* Start READING PASSAGE *

The scene is the covenant made between the two first persons of the Trinity on Mount Moriah. The effect is thus described: —
"While spake the eternals,
Thrill'd through nature an awful earthquake. Souls that had never
Known the dawning of thought, now started, and felt for the first time.
Shudders and trembling of heart assail'd each seraph; his bright orb
Hush'd as the earth when tempests are nigh, before him was pausing.
But in the souls of future Christians vibrated transports,
Sweet pretastes of immortal existence. Foolish against God,
Aught to have plann'd or done, and alone yet alive to despondence,
Fell from thrones in the fiery abyss the spirits of evil,
Rocks broke loose from the smouldering caverns, and fell on the falling:
Howlings of woe, far-thundering crashes, resounded through hell's vaults."
It seems to me that such verses as these might very well have satisfied the English admirers of Klopstock.
You will observe, however, that we have, in the passage which I have quoted, several examples of those forced trochees which I mentioned in my first letter, as one of the great blemishes of English hexameters; namely, these —first tĭme; bright ŏrb; agaīnst Gŏd; hēll's văults. And these produce their usual effect of making the verse in some degree unnatural and un-English.
It is, however, true, that in this respect the German hexametrist has a considerable advantage over the English. Many of the words which are naturally thrown to the end of a verse by the sense, are monosyllables in English, while the corresponding German word is a trochaic dissyllable, which takes its place in the verse smoothly and familiarly. In consequence of this difference in the two languages, the Englishman is often compelled to lengthen his monosyllables by various artifices. Thus, in Herman and Dorothea—
"Und er wandte sich schnell; de sah sie ihm Thränen im auge."

* End READING PASSAGE *

LIST OF TASKS:
a) Reproduce the passage on hexameters word for word from "The scene is" to "the first time.".
b) In the passage on hexameters, what does the writer call forced trochees in English hexameters?
c) Please state whether each statement agrees with the passage on hexameters, giving yes or no and quoting the deciding words. (i) The English hexametrist has a considerable advantage over the German. (ii) The covenant in the quoted scene is made on Mount Moriah. (iii) The forced trochees make the verse more natural.
These lines are taken from a separate source unrelated to the passage on hexameters.

* Start EXTRACTED RECORDS *

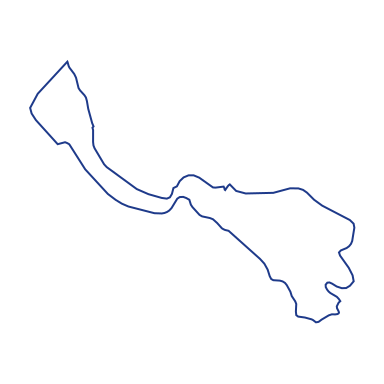 Khorezm, Robinson projection, rotated 182°
{"feature_id": "UZB-355", "entity_name": "Khorezm", "entity_type": "Region", "adm_level": 1, "iso_a3": "UZB", "parent_name": "Uzbekistan", "parent_adm1": "", "projection": "robinson", "projection_center": [60.994, 41.256], "detail": "fine", "context": "isolated", "style": "outline", "palette": "blue", "viewbox_px": 384, "rotation_deg": 182, "n_neighbors": 0, "source": "natural_earth", "source_scale": "10m", "svg_char_len": 1931}
<svg xmlns="http://www.w3.org/2000/svg" viewBox="0 0 384 384"><g transform="rotate(182 192 192)"><path d="M51.5,106.4L53.6,106.1L55.2,104.0L55.0,101.6L53.6,99.2L52.0,97.3L50.1,95.8L43.6,92.3L41.6,90.3L40.0,88.1L41.6,86.5L43.3,82.8L43.0,80.9L41.4,78.0L41.1,77.3L40.9,76.5L41.3,75.8L42.3,75.1L44.4,74.7L48.1,74.6L51.0,73.5L58.0,69.0L60.6,66.9L61.4,66.5L63.6,66.1L66.5,68.2L68.0,68.9L74.8,70.5L81.6,71.2L83.5,72.6L84.0,76.1L83.9,83.7L85.0,86.3L88.7,91.5L90.2,95.8L94.0,102.2L95.9,104.4L98.3,105.8L101.1,106.5L107.7,106.7L109.8,107.8L111.4,110.6L113.7,117.1L117.2,122.9L121.7,127.5L154.1,154.5L157.6,155.2L159.3,155.9L160.9,156.8L165.8,161.9L170.1,165.5L173.2,166.6L181.1,168.0L183.7,169.4L191.0,176.9L192.7,179.3L194.4,184.2L196.5,185.2L197.3,185.7L200.6,186.8L204.1,186.5L206.5,184.8L211.9,175.2L214.1,172.7L216.2,171.2L218.7,170.1L221.4,169.5L228.8,169.5L255.1,175.3L261.7,177.9L267.9,181.4L276.0,187.1L299.5,210.9L316.1,235.1L316.6,235.6L318.6,236.6L320.6,237.3L327.9,235.1L350.5,258.4L355.0,264.8L356.7,270.4L349.6,284.8L321.1,317.9L320.9,317.5L319.7,313.7L318.9,312.1L313.8,305.8L311.9,302.2L309.0,291.9L307.4,289.6L302.9,285.0L301.3,282.7L300.2,279.2L298.6,271.5L294.2,257.4L292.7,254.1L293.7,252.8L293.0,250.4L292.6,238.5L292.1,235.1L290.9,232.3L280.8,216.6L278.1,213.9L247.3,193.0L235.4,188.3L222.0,185.0L216.9,184.5L213.9,185.9L212.0,189.4L210.7,195.3L207.3,197.1L204.7,202.4L200.9,206.3L196.1,208.5L190.9,208.7L185.3,206.6L171.2,197.3L168.7,197.2L160.6,198.5L159.8,197.0L159.4,195.5L158.9,195.1L158.1,196.4L156.3,199.2L155.4,200.2L154.5,200.9L147.9,194.6L138.3,192.4L110.7,194.0L94.1,199.1L85.8,199.3L81.1,198.0L77.1,195.4L69.7,188.5L61.4,182.9L48.2,176.6L33.3,169.5L29.4,166.0L28.5,162.0L30.2,148.6L31.3,145.7L33.1,143.3L35.5,141.4L41.2,138.8L43.0,136.7L41.8,133.6L32.7,121.7L28.6,114.3L27.3,108.4L30.9,103.8L34.6,101.4L38.9,101.1L44.1,102.6L48.8,105.3L51.5,106.4Z" fill="none" stroke="#1e3a8a" stroke-width="2"/></g></svg>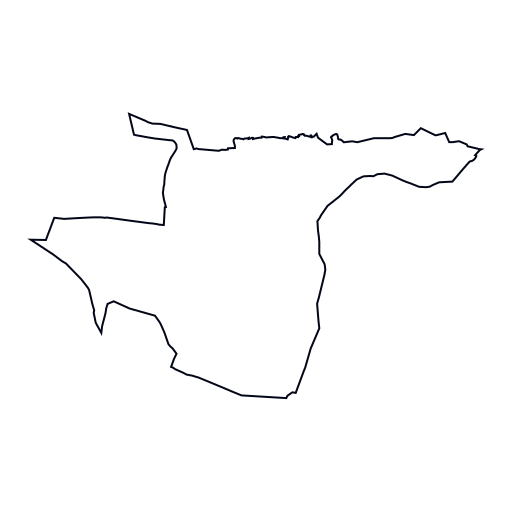 Chanal, Chiapas, Mexico
{"feature_id": "50627088B97747696398754", "entity_name": "Chanal", "entity_type": "district", "adm_level": 2, "iso_a3": "MEX", "parent_name": "Mexico", "parent_adm1": "Chiapas", "projection": "albers", "projection_center": [-92.197, 16.605], "detail": "fine", "context": "isolated", "style": "outline", "palette": "ink", "viewbox_px": 512, "rotation_deg": 0, "n_neighbors": 0, "source": "geoboundaries", "source_scale": "gbopen_adm2", "svg_char_len": 4936}
<svg xmlns="http://www.w3.org/2000/svg" viewBox="0 0 512 512"><path d="M62.2,261.3L66.0,263.5L81.4,279.4L87.9,287.8L89.1,290.0L91.2,298.9L91.9,302.2L92.3,303.8L94.2,310.4L93.7,312.9L95.7,322.6L96.9,324.9L101.3,332.9L102.1,326.2L105.4,313.6L106.1,309.5L106.1,308.7L107.6,303.9L113.7,301.3L129.5,308.5L155.0,315.7L159.5,322.0L160.8,324.4L162.4,327.9L164.5,332.8L167.2,340.6L168.2,343.5L168.6,344.4L170.4,346.5L172.5,348.3L176.5,353.7L174.0,358.9L171.1,366.9L173.1,367.7L175.0,369.1L183.3,372.8L184.4,373.4L186.6,374.6L192.1,375.6L195.6,376.7L197.0,377.1L198.2,377.4L229.7,390.5L229.8,390.6L241.5,395.4L286.3,398.1L287.5,395.7L292.4,392.3L295.7,392.9L303.8,371.0L305.2,367.6L310.7,348.5L319.3,328.3L318.5,321.1L317.1,303.7L318.9,297.4L324.3,275.3L325.3,269.9L325.1,267.6L324.6,264.2L320.3,255.9L319.4,254.2L319.3,253.6L319.3,245.0L319.3,243.3L319.3,242.0L318.8,236.4L318.0,230.5L317.5,222.4L317.4,221.2L320.0,217.4L320.8,215.6L327.5,205.9L339.0,196.8L340.3,195.6L341.5,194.4L345.6,190.0L349.8,186.1L350.4,185.4L351.0,184.8L356.7,179.5L363.1,176.5L364.2,176.3L369.9,176.0L373.4,176.2L377.4,174.2L384.5,173.6L392.3,175.6L402.6,180.4L406.3,181.9L410.8,183.5L419.1,186.8L426.0,187.2L429.7,186.7L433.0,184.9L439.2,182.3L452.4,181.6L463.5,168.5L464.5,167.4L467.8,163.6L469.5,161.7L470.6,161.2L471.7,161.1L472.5,160.6L473.4,160.1L474.7,158.9L475.9,157.1L476.3,155.9L475.8,155.5L475.1,155.2L475.8,154.4L479.7,150.1L480.2,149.8L480.5,149.7L481.3,149.3L480.6,149.2L479.7,149.2L478.8,149.1L477.6,148.7L476.5,148.4L467.6,146.3L466.7,144.4L459.0,141.2L452.2,142.2L450.2,142.1L449.2,142.1L445.2,133.0L436.8,135.1L435.4,135.3L420.8,128.2L413.9,135.1L405.3,133.9L394.4,137.1L392.7,137.9L390.3,138.2L373.9,138.2L357.3,142.2L352.2,141.3L349.7,141.6L349.3,141.6L345.9,142.0L345.5,142.1L344.4,142.2L343.9,142.3L343.7,142.2L342.3,140.8L340.6,139.6L340.2,139.7L339.8,139.5L339.4,139.4L339.2,139.4L338.9,139.5L338.6,139.3L338.1,138.8L338.0,137.9L337.9,136.8L337.2,134.5L336.8,134.2L336.6,134.1L336.3,134.0L336.0,134.0L335.8,134.1L335.6,134.1L335.3,134.2L335.1,134.3L334.8,134.4L334.5,134.5L334.3,134.7L334.0,134.8L333.7,135.0L333.3,135.1L333.0,135.3L332.7,135.7L332.4,135.8L332.3,136.1L331.9,136.4L331.7,136.6L331.5,136.8L331.2,136.8L331.0,137.1L331.0,137.3L331.2,137.5L331.4,137.7L331.6,138.2L331.8,139.1L332.2,139.8L332.2,140.3L332.2,140.7L332.2,141.0L332.0,141.3L332.0,141.6L332.0,141.9L332.0,142.2L331.9,143.5L331.9,143.9L331.9,144.1L327.1,144.4L318.0,137.7L316.6,133.8L313.7,136.7L312.4,136.9L311.5,135.9L311.4,137.0L310.4,136.2L310.3,136.8L309.2,136.6L308.7,136.4L308.1,136.2L305.9,135.6L304.9,135.8L303.8,134.9L303.9,134.4L302.9,134.0L302.4,134.0L301.4,134.4L300.1,134.6L299.0,134.9L299.1,136.0L298.2,135.9L298.1,137.1L297.0,137.0L295.8,137.0L295.4,138.1L294.3,137.8L293.2,137.6L292.2,137.2L291.1,136.8L290.0,136.4L289.0,136.1L288.9,136.1L288.6,137.1L288.4,137.1L288.1,137.0L288.0,138.1L287.7,139.4L286.5,139.0L285.5,138.6L284.3,138.4L284.7,137.1L283.5,137.2L283.5,138.4L282.1,138.1L280.9,138.2L280.1,138.1L279.8,138.1L278.7,137.9L277.7,137.6L276.5,137.5L275.4,137.3L274.2,137.0L273.1,137.0L271.9,137.0L271.3,137.1L270.7,137.1L269.8,137.1L268.5,137.3L267.3,137.3L266.2,137.5L265.1,137.1L264.0,136.9L262.9,136.7L261.8,136.6L261.6,137.7L260.6,137.7L259.5,137.7L257.3,138.1L256.2,138.3L255.1,138.5L254.1,138.7L253.0,139.0L253.0,137.9L251.9,137.8L250.9,138.3L250.4,138.5L249.9,138.7L248.7,139.0L248.8,137.8L247.8,138.2L246.7,138.4L244.4,138.6L243.5,139.3L242.4,138.9L241.5,138.8L240.3,138.7L239.3,138.3L238.2,138.1L237.4,138.5L237.2,138.1L236.7,138.1L235.2,138.1L234.4,138.8L233.7,140.0L233.5,141.0L233.8,141.9L234.1,143.1L234.6,144.7L234.9,146.1L234.9,147.3L234.9,148.0L228.0,148.3L227.9,149.5L226.3,149.8L224.8,149.9L223.2,149.8L222.0,149.7L220.7,150.1L218.8,150.8L217.6,150.7L198.9,149.1L196.4,148.5L193.8,149.2L187.0,130.0L186.3,129.9L186.2,129.8L174.3,127.2L160.4,123.9L152.4,123.6L147.8,122.1L145.6,120.9L129.1,113.9L134.0,134.7L135.9,135.2L143.7,136.6L146.9,137.2L154.8,138.5L164.5,139.6L169.7,140.2L172.5,140.4L174.3,141.6L175.2,142.7L176.4,144.7L176.6,148.0L176.6,148.5L175.7,150.3L173.8,153.4L173.4,154.0L172.5,155.4L170.9,157.8L170.5,158.8L169.6,160.8L169.6,161.0L169.3,161.9L169.0,162.7L168.7,163.5L168.3,164.7L167.7,166.2L166.9,168.4L166.6,169.5L166.0,171.1L165.4,173.2L165.0,174.9L164.8,176.5L164.4,181.3L164.3,182.8L164.3,184.0L164.2,184.3L164.2,184.7L164.1,185.0L164.0,185.4L163.9,185.7L163.9,185.9L163.8,186.1L163.7,186.4L163.6,187.1L163.5,187.7L163.4,189.2L163.1,191.0L162.9,193.0L163.9,199.4L165.3,204.6L165.9,207.1L164.8,207.3L164.2,217.9L163.8,225.0L158.7,224.6L157.6,224.2L152.8,223.5L148.4,223.1L128.0,220.4L114.2,218.5L106.6,217.5L106.2,217.6L105.8,217.7L105.6,217.7L105.3,217.8L104.8,217.8L104.4,217.7L100.6,217.3L97.0,217.3L91.7,217.4L83.3,217.8L73.9,218.3L64.2,218.9L54.3,217.8L53.8,218.9L50.6,227.5L49.9,229.4L48.2,233.8L45.9,240.0L30.7,239.7L53.5,254.7L54.0,255.1L62.2,261.3Z" fill="none" stroke="#020617" stroke-width="2"/></svg>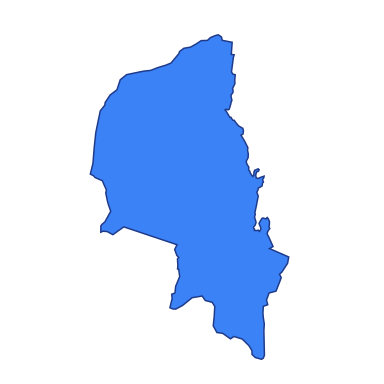 outline of Barkeol, Assaba, Mauritania, rotated 6°
{"feature_id": "47542326B92526973547543", "entity_name": "Barkeol", "entity_type": "district", "adm_level": 2, "iso_a3": "MRT", "parent_name": "Mauritania", "parent_adm1": "Assaba", "projection": "robinson", "projection_center": [-12.286, 16.647], "detail": "fine", "context": "isolated", "style": "filled", "palette": "blue", "viewbox_px": 384, "rotation_deg": 6, "n_neighbors": 0, "source": "geoboundaries", "source_scale": "gbopen_adm2", "svg_char_len": 2614}
<svg xmlns="http://www.w3.org/2000/svg" viewBox="0 0 384 384"><g transform="rotate(6 192 192)"><path d="M90.1,143.2L90.1,157.2L90.5,174.0L89.0,184.8L92.5,186.2L94.0,187.7L101.7,190.2L104.3,194.9L106.7,199.0L106.3,201.9L108.8,209.8L110.0,212.9L113.2,219.7L108.5,230.8L105.8,233.7L104.9,235.2L105.5,241.5L107.7,240.3L111.8,240.2L117.8,242.7L127.8,233.8L135.9,235.6L182.6,246.0L180.8,251.0L183.5,256.6L185.7,258.6L184.5,260.2L185.6,266.3L185.7,270.1L186.8,270.1L188.6,277.4L185.6,287.5L185.6,294.2L182.5,295.8L183.4,300.0L182.8,304.4L182.1,309.4L185.0,310.3L188.0,310.2L194.5,305.8L203.2,297.1L213.0,294.4L216.5,298.5L223.6,299.6L226.6,303.4L227.1,314.0L227.1,322.9L231.5,329.2L237.2,329.3L245.6,334.0L248.9,331.3L257.3,333.0L264.6,338.8L268.2,343.5L268.7,347.3L272.2,350.0L278.7,351.1L280.3,349.8L281.1,346.8L278.0,322.5L277.7,315.7L276.0,309.3L275.2,304.9L274.9,298.2L279.1,296.2L277.4,291.6L279.2,284.4L285.9,281.8L288.6,272.1L289.7,267.8L287.6,264.6L289.7,262.3L294.5,253.0L295.0,246.5L275.0,240.2L278.3,237.8L273.0,228.6L271.2,226.1L271.3,223.8L272.3,221.6L273.2,220.2L272.1,218.4L272.4,217.0L272.2,213.5L270.6,210.5L269.4,209.5L268.4,211.0L265.4,210.4L264.3,210.9L262.4,215.0L262.0,216.5L263.7,219.5L264.4,221.4L264.0,222.8L263.1,224.2L261.9,223.0L260.6,223.6L258.1,223.7L258.1,222.4L257.3,221.9L256.9,220.7L257.0,220.2L258.1,218.7L258.4,217.8L258.9,215.4L256.8,210.4L257.3,207.5L256.7,206.2L257.6,197.5L258.0,192.3L258.3,189.2L256.5,185.4L257.4,183.2L257.6,180.9L258.7,180.5L258.7,180.4L261.1,178.6L261.2,175.6L262.0,174.7L260.9,172.3L262.0,170.1L262.0,168.7L259.0,170.1L256.1,171.7L254.4,171.3L253.6,168.6L254.1,165.4L255.9,164.4L256.5,163.0L255.4,162.0L253.0,163.4L252.1,163.8L251.5,165.6L251.7,168.8L250.8,170.2L248.1,167.2L247.0,164.8L246.0,164.2L245.9,161.3L243.8,158.7L242.7,155.9L244.2,152.0L244.0,148.2L242.9,144.8L242.9,142.0L239.0,135.9L234.8,130.4L236.7,129.0L236.8,125.8L235.9,123.4L231.3,121.3L228.0,118.1L226.6,116.3L224.9,116.3L222.9,113.6L221.8,113.8L217.6,108.1L216.3,106.9L217.4,106.1L219.4,106.5L220.4,105.7L221.4,100.3L221.6,97.5L221.7,98.4L222.1,96.6L220.9,93.1L220.8,91.3L222.3,88.9L222.3,87.0L221.5,84.8L223.4,79.6L222.8,76.3L222.8,73.5L222.7,70.8L220.5,70.6L218.7,68.5L219.1,53.7L219.6,51.1L216.7,51.1L216.3,38.9L206.2,38.0L205.1,34.7L201.6,32.9L198.6,34.1L194.2,36.5L191.5,39.6L185.3,40.5L180.6,44.4L175.3,48.1L168.9,49.9L165.0,53.5L164.4,55.9L157.6,66.0L152.5,68.7L145.1,71.8L138.1,75.4L131.9,76.7L127.2,78.1L124.5,79.0L114.7,82.1L108.9,87.9L106.7,98.2L100.5,104.0L96.3,112.0L96.2,114.8L92.3,120.9L91.3,130.8L90.1,143.2Z" fill="#3b82f6" stroke="#1e3a8a" stroke-width="1.5"/></g></svg>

* End EXTRACTED RECORDS *

ANSWERS BY TASK:
a)
The scene is the covenant made between the two first persons of the Trinity on Mount Moriah. The effect is thus described: —
"While spake the eternals,
Thrill'd through nature an awful earthquake. Souls that had never
Known the dawning of thought, now started, and felt for the first time.

b) One of the great blemishes of English hexameters.

c)
(i) No: "the German hexametrist has a considerable advantage over the English."
(ii) Yes: "the covenant made between the two first persons of the Trinity on Mount Moriah."
(iii) No: "making the verse in some degree unnatural and un-English."